Jason Gillespie and Faith Thomas honoured with trophies under their names
While Gillespie took 259 wickets in 71 Tests, Faith scored only 3 runs at the highest level.
Updated - Jan 13, 2018 5:38 pm
New Big Bash competition trophies have been named behind Faith Thomas and Jason Gillespie, the first Aboriginal and Torres Strait Islander cricketers to represent Australia. Faith was the first Aboriginal and Torres Strait Islander person to represent Australia in 1958, while Gillespie was the first man of Aboriginal and Torres Strait Islander to play Test cricket for his country, making his debut in 1996.

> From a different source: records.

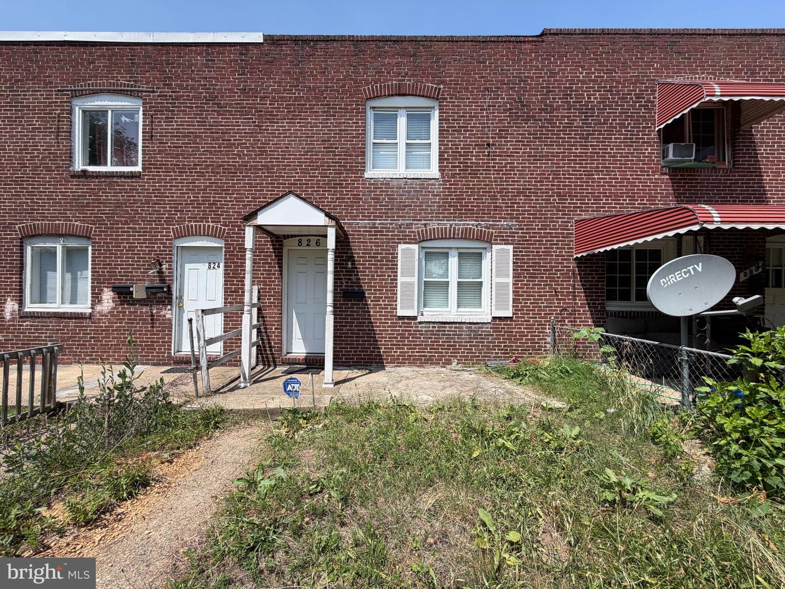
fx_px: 317
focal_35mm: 14
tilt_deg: +0.4
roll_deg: -0.5
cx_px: 392
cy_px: 294
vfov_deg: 85.7
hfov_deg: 102.1
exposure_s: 1/770
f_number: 2.2
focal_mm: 2.22
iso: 25
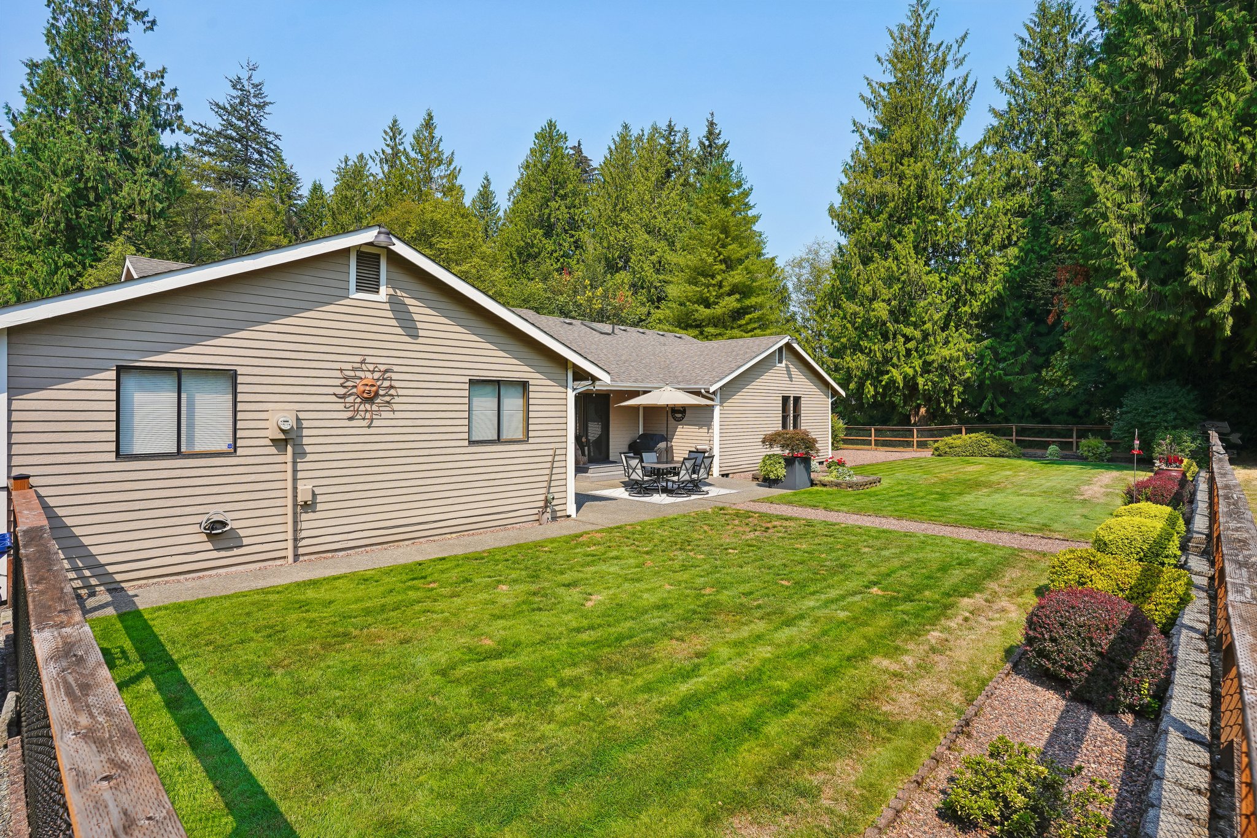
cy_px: 419
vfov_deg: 70.4
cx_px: 628
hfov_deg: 93.3
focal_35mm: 17
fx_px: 593
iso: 100
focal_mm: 17
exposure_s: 1/200
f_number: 8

Gillespie took 259 wickets in 71 Tests (at an average of 26.13) making him Australia’s sixth-highest wicket-taker, while Thomas played her only international match against England in 1958, and scored 3 runs.
Aboriginal wood artefacts are the centrepieces of the two new trophies, which will be presented to the winners of Adelaide Strikers’ BBL and WBBL games against the Perth Scorchers in Alice Springs on Saturday, 13 January. In future too, both the trophies will be used whenever the Adelaide Strikers play a home match against the Perth Scorchers.
Pretty special feeling
Jason Gillespie, the current coach of the Adelaide Strikers men’s team, said it was humbling for such a huge honour bestowed upon him.
“It’s very humbling … you never expect things like that to come your way,” Gillespie was quoted as saying by adelaidestrikers.co.au. “Aunty Faith is a ripper … it’s a great honour for her, too. To have a trophy named after you is pretty special.”
Thomas’ international career
Having been introduced to cricket by a colleague, Thomas made it to the state women’s team. She played for the South Australia team between 1956 and 1958 but played only a solitary international match. Her mother, Ivy, was a traditional Adnyamathanha woman and her father German. Before playing competitive cricket, she was also a nurse in regional South Australia.
Gillespie, on the other hand, played competitive cricket until 2006. He played his last Test against Bangladesh in April 2006, and along with Glenn Mcgrath, he formed one of the most potent new-ball attacks to have played the game for Australia.